Crediti foto: Freepik

Una mattina feriale, una provinciale che tutti conoscono, una carrozzina elettrica che procede lungo la ciclabile. Pochi secondi, forse meno. L’impatto è devastante: Paolo Saibene (81) muore sul colpo dopo essere stato travolto dall’auto guidata da Josep Martinez (27), portiere dell’Inter. Accade martedì 28 ottobre 2025, a Fenegrò (Como), lungo via Bergamo sulla SP32, a pochi chilometri dal centro sportivo di Appiano Gentile. La Procura di Como apre un’indagine per omicidio stradale, atto necessario per disporre accertamenti tecnici irripetibili; auto e carrozzina vengono sequestrate, il calciatore è sottoposto ai test di rito e ascoltato come indagato. Dalle prime ricostruzioni emerge un particolare: la carrozzina avrebbe sbandato dal percorso ciclabile verso la corsia, forse per un malore o per una perdita di controllo. Ma le certezze, quelle, arriveranno soltanto dai dati.

Nelle ore successive, gli investigatori fissano un percorso chiaro: autopsia sul corpo della vittima, rilievi planimetrici millimetrici, analisi dei dispositivi elettronici dell’auto, verifica di limiti e segnaletica. Martinez si ferma immediatamente, presta i primi soccorsi insieme ad altri automobilisti; i sanitari arrivano in pochi minuti, viene allertato anche l’elisoccorso, ma non c’è più nulla da fare. L’Inter annulla la conferenza stampa della vigilia, scelta di rispetto e di cautela. Sul tavolo restano tre domande operative: cosa ha portato la carrozzina a varcare il margine? L’andatura dell’auto era proporzionata al contesto? La conformazione del tratto ha inciso sull’inevitabilità dell’impatto? Sono queste le chiavi dell’inchiesta.

I fatti accertati finora

La cronologia è lineare. Ore 9.30 circa di martedì: Saibene, ex lavoratore dell’area tessile/meccanica e persona nota in paese, percorre la ciclabile parallela alla SP32 su una carrozzina elettrica a quattro ruote. Nella stessa direzione avanza la BYD di Martinez, modello elettrico con sistemi di assistenza alla guida. Il contatto avviene sul rettilineo: la carrozzina invade la carreggiata, l’auto la colpisce frontalmente o di lato—questo dettaglio, cruciale, è oggetto di misurazione. Il portiere si ferma subito e chiama aiuto; altri automobilisti si fermano, parte la catena di soccorsi, ma per l’anziano non c’è possibilità di rianimazione.
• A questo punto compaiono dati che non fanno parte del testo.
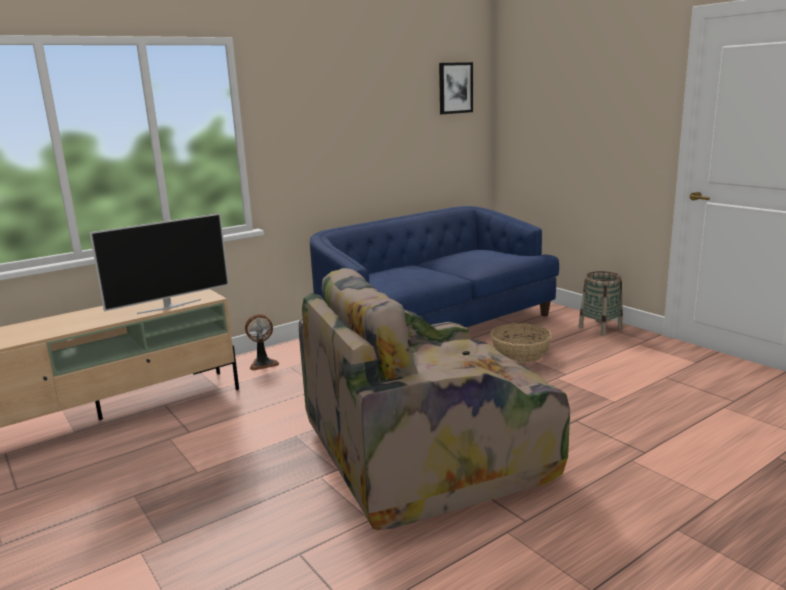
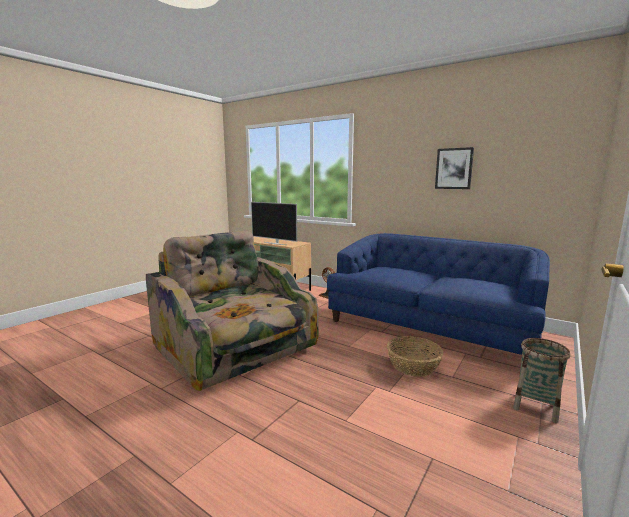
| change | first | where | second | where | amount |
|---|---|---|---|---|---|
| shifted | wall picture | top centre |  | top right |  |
La strada viene chiusa temporaneamente per i rilievi; i carabinieri di Cantù raccolgono testimonianze e fissano i punti di riferimento sull’asfalto.

Gli atti dovuti si susseguono: iscrizione nel registro degli indagati a carico del conducente coinvolto in un incidente mortale, sequestro dei mezzi, esami tossicologici e clinici. Ad oggi non sono stati divulgati esiti ufficiali sulle analisi; la Procura mantiene il riservo comunicativo tipico di una fase embrionale dell’indagine. L’orientamento investigativo, per ora, non esclude alcuna ipotesi causale: malore della vittima, anomalia tecnica del mezzo, imprevedibilità della traiettoria, velocità inadeguata al contesto, spazio/tempo di reazione insufficiente. Ciò che è già definito è il perimetro: siamo su un rettilineo extraurbano con pista ciclabile adiacente alla carreggiata e separata da margine orizzontale, un layout che riduce lo spazio d’errore quando qualcuno—per qualsiasi motivo—oltrepassa la linea.

Dove e come: un tratto rettilineo con ciclabile a raso

Il luogo dell’incidente non è casuale nel suo disegno. La SP32 attraversa Fenegrò con una carreggiata a corsia unica per senso di marcia; a lato scorre una pista ciclabile/pedonale che, in quel punto, risulta al medesimo livello dell’asfalto o separata da un cordolo basso. È una soluzione diffusa in Lombardia: funziona finché chi la percorre resta nel proprio canale. Se però una carrozzina elettrica—più pesante e meno agile di una bici—sposta il baricentro verso la strada, il margine fisico da superare è minimo. Le condizioni meteo del mattino risultavano buone; non si segnalano pioggia o scarsa visibilità. Resta da qualificare la distanza laterale tra vettura e bordo e, soprattutto, il tempo di reazione disponibile al conducente nel momento esatto in cui la traiettoria della carrozzina sarebbe cambiata.

Su questa geometria si innestano le variabili dinamiche. Velocità effettiva dell’auto nei secondi precedenti all’impatto; punto d’urto rispetto alla linea di margine; tracce di frenata o di manovra evasiva; trascinamenti e proiezioni post-urto; altezza e rigidità del frontale. Il veicolo, verosimilmente dotato di registri elettronici e sistemi ADAS, potrà offrire telemetrie puntuali su accelerazioni, tempi di rilascio del pedale, eventuale attivazione dell’AEB (frenata automatica d’emergenza). Anche la carrozzina—se integra in parti chiave—potrà raccontare qualcosa: stato delle ruote, batterie, joystick, freni, presenza o meno di luci attive.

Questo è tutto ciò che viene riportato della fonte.